#### Extrait du document
RTC délivré à des tiers
 
Même si elle ne vise pas les dispositions du CDU sur l’invocabilité des RTC, signalons une décision de la Cour de justice de l’UE sur ce sujet. Selon cette juridiction, si des RTC délivrés par la Douane d’un État membre ou celle d’autres États membres classent ou confirment le classement des marchandises retenu par un opérateur, ces RTC, parce qu’ils ne lui ont pas été adressés, ne sauraient être considérés comme lui ayant fourni des assurances précises, inconditionnelles et concordantes, susceptibles de faire naître une confiance légitime dans le chef de celui-ci quant au bien-fondé d’un tel classement. Aussi, les principes de sécurité juridique et de protection de la confiance légitime permettent à la Douane de l’État membre de cet opérateur de procéder au recouvrement des droits et taxes impayés dus par lui au titre du classement erroné, selon cette administration, même si des RTC délivrés à d’autres opérateurs, par cette administration et par les autorités douanières d’autres États membres, ne se sont pas écartées d’un tel classement tarifaire (CJUE, 27 juin 2024, n° C‑168/23, Prysmian Cabluri şi Sisteme c/ Agenţia Naţională de Administrare Fiscală – Direcţia Generală Regională a Finanţelor Publice Craiova – Direcţia Regională Vamală Craiova, points 45 et 46). 
 
 
Délai pour le dépôt d’une demande de remboursement des droits en raison d’un montant excessif : pas de lien avec l’invalidation ni donc avec ses conditions de délais
 
Jugé que l’article 117 du CDU (relatif au remboursement ou à la remise de montants excessifs de droits à l'importation ou à l'exportation), pas plus que l’article 116 du même code (qui liste les cas de remboursement/remise dont celui de l’article 117), « n'exige pas de former une demande d'invalidation de la déclaration avant de solliciter le remboursement d'un trop perçu » : le non-respect de la condition de l’article 148 du CDU, AD (relatif à l’invalidation d’une déclaration en douane après octroi de la mainlevée des marchandises) prévoyant un délai de 90 jours à compter de la date d’acceptation de la déclaration pour introduire la demande d’invalidation ne peut donc pas être invoquée par la Douane pour rejeter la demande de remboursement d’un opérateur (CA Chambéry, 18 juin 2024, nº 21/02353, Société d'affrètement et de transit (SAT) c/ Administration des douanes et droits indirects et a.).
 
Sur ce sujet, voir  460-80 Délai pour déposer une demande de remboursement ou de remise des droits – Principe dans Le Lamy Guide des procédures douanières.
########
#### Informations affichées
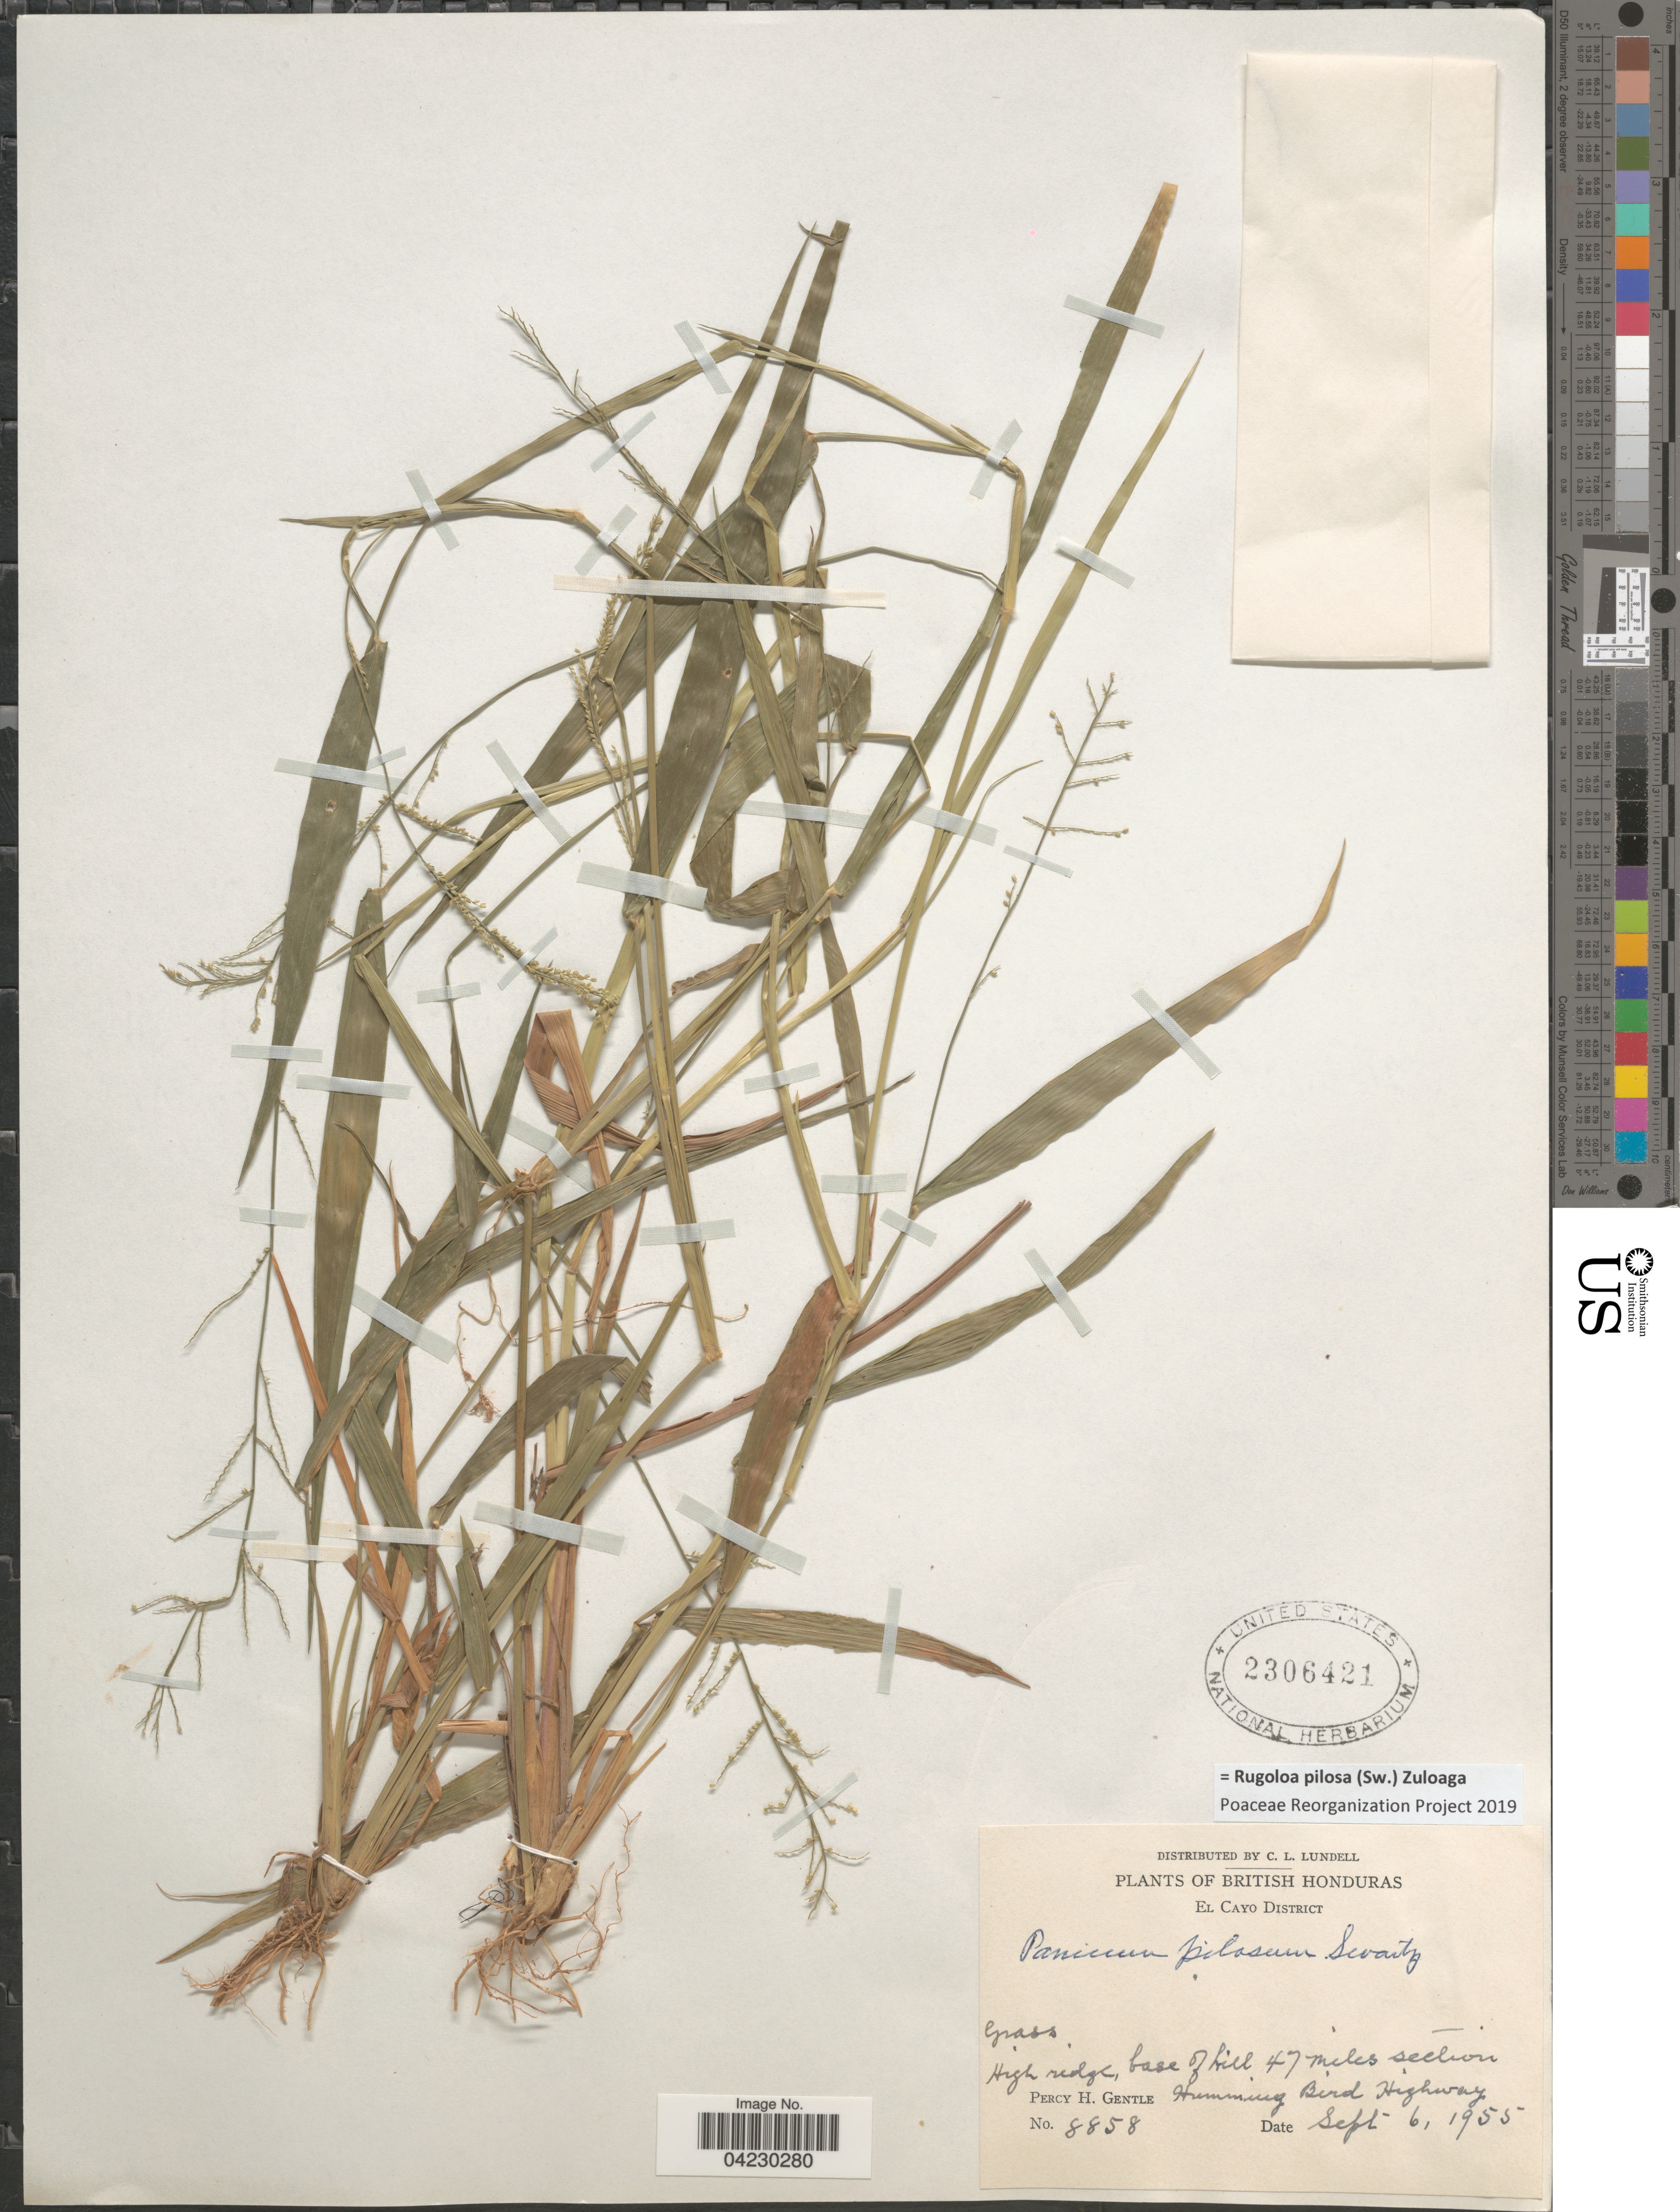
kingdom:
########
§ **Consigne 1**:
Relevez tous les articles du CDU cités dans l'extrait du document.
§ **Consigne 2**:
Recopiez à l'identique le passage de l'extrait du document qui s'ouvre sur les mots contenant « Sur ce sujet, voir » et se termine par « des procédures douanières. ».

§ **Réponse 1**:
- Article 117 du CDU
- Article 116 du CDU
- Article 148 du CDU, AD

§ **Réponse 2**:
Sur ce sujet, voir  460-80 Délai pour déposer une demande de remboursement ou de remise des droits – Principe dans Le Lamy Guide des procédures douanières.